In his book, ‘The New Catastrophism’, the late long-age geologist, Professor Derek Ager, recognised that sediments world-wide were laid down rapidly in catastrophic events and not in the slow and steady uniformitarian manner as set out by Lyell. All well and good from a creationist world-wide Noachian deluge point of view, as he had to grudgingly admit, but he couldn’t let go of the millions of years and was therefore forced to posit that the time not evidenced in the actual rock layers was represented by untold periods of quiescence between the layers. Layers, that were undisturbed and for all intents and purposes, appeared to have been laid down uninterrupted.

A substantial part of the geological column is composed of mudstone or shale. Formed from the deposition of tiny flecks of clay, the slow settlement time of clay was taken as irrefutable evidence that still, deep water and long ages were absolute necessities for their formation. In 2007 researchers[1][2] showed how clay particles, due to their intrinsically sticky properties, bind together in flowing water to form larger particles (flocs), which in turn clump into even larger lumps (floccules).[3] The floccules then attached to the base of their specially designed racetrack flume to form migrating ripples. This completely overturns a foundational pillar of long ages that generations of geologists, including myself, were taught.

I can corroborate deposition of clay from flowing water from personal observation. In 2008 I watched while a 1.2 metre thick deposit of clay floc was cleaned from a settlement pond in a quarry. The floc had a consistency similar to chocolate mousse. It was a huge surprise to me at the time, that, with a mountain at the back of the quarry and frequent heavy storm-water flows, that any clay at all had been deposited, never mind so much.

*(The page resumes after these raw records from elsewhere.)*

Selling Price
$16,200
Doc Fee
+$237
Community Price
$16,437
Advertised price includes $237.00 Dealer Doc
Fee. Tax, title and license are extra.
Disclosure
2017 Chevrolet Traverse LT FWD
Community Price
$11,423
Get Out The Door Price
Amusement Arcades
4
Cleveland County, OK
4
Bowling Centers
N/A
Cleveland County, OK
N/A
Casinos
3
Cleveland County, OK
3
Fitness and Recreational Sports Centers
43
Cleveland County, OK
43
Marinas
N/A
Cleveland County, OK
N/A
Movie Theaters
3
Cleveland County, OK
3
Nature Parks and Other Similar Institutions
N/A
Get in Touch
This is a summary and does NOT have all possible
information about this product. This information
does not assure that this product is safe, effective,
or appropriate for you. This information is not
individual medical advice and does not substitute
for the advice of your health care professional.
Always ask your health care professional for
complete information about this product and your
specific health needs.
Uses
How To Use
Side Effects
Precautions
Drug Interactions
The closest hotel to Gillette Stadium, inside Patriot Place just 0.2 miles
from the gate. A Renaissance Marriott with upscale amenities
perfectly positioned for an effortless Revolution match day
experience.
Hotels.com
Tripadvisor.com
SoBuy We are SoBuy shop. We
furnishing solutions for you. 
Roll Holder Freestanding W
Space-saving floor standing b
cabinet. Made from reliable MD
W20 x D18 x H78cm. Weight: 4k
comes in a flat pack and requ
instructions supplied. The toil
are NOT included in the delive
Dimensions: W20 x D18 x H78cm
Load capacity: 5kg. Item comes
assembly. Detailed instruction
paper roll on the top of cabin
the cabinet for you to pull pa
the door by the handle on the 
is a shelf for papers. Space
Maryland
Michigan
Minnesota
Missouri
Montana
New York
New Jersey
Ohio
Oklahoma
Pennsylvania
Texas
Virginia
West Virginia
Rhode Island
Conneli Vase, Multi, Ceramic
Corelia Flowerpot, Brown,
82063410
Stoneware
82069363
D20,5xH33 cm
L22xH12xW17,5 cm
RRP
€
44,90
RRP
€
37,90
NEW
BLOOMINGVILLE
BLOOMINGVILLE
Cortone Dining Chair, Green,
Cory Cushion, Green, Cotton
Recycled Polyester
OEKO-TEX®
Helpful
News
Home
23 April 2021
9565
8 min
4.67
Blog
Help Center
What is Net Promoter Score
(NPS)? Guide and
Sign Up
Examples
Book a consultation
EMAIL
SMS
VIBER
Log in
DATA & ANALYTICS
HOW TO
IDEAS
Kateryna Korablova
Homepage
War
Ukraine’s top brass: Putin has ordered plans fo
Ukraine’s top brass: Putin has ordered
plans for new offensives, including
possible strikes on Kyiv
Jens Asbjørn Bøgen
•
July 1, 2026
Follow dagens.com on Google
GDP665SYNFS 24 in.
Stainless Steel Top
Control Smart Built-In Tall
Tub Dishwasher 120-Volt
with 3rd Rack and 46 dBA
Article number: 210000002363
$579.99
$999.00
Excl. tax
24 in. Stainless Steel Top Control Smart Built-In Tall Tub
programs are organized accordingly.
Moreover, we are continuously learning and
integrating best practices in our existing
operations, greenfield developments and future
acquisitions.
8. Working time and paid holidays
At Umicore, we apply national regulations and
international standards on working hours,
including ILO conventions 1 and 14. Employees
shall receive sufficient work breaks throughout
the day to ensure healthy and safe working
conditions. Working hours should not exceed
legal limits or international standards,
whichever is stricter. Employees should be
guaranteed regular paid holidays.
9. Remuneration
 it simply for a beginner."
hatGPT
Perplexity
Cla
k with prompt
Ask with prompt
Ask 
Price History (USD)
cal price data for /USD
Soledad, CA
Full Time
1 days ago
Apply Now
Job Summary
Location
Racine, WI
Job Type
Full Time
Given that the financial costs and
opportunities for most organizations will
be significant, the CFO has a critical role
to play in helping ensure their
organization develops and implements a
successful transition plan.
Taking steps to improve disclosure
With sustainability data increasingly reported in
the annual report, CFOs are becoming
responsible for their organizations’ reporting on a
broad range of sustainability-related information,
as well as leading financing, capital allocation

Christians, and critically thinking non-Christians alike, do not need to feel abashed or cowed by any of the ‘consensus science’ on display in any museum’s geology or fossil galleries, for there are scientists in many disciplines, many with multiple degrees, who carry out sound scientific research into the evidences for a young created Earth. Whatever the subject on display; geology, fossils, dinosaurs, ice ages, cosmology, genetics, evolution, dating, etcetera, the good, sound scientific evidences they uncover can be found on creationist websites such as this one or creation.com.

References and notes:

[1] Federico, M., Variable fractal dimension: A major control for floc structure and flocculation kinematics of suspended cohesive sediment. Journal of Geophysical Research, Vol 112: Issue 7, July 2007.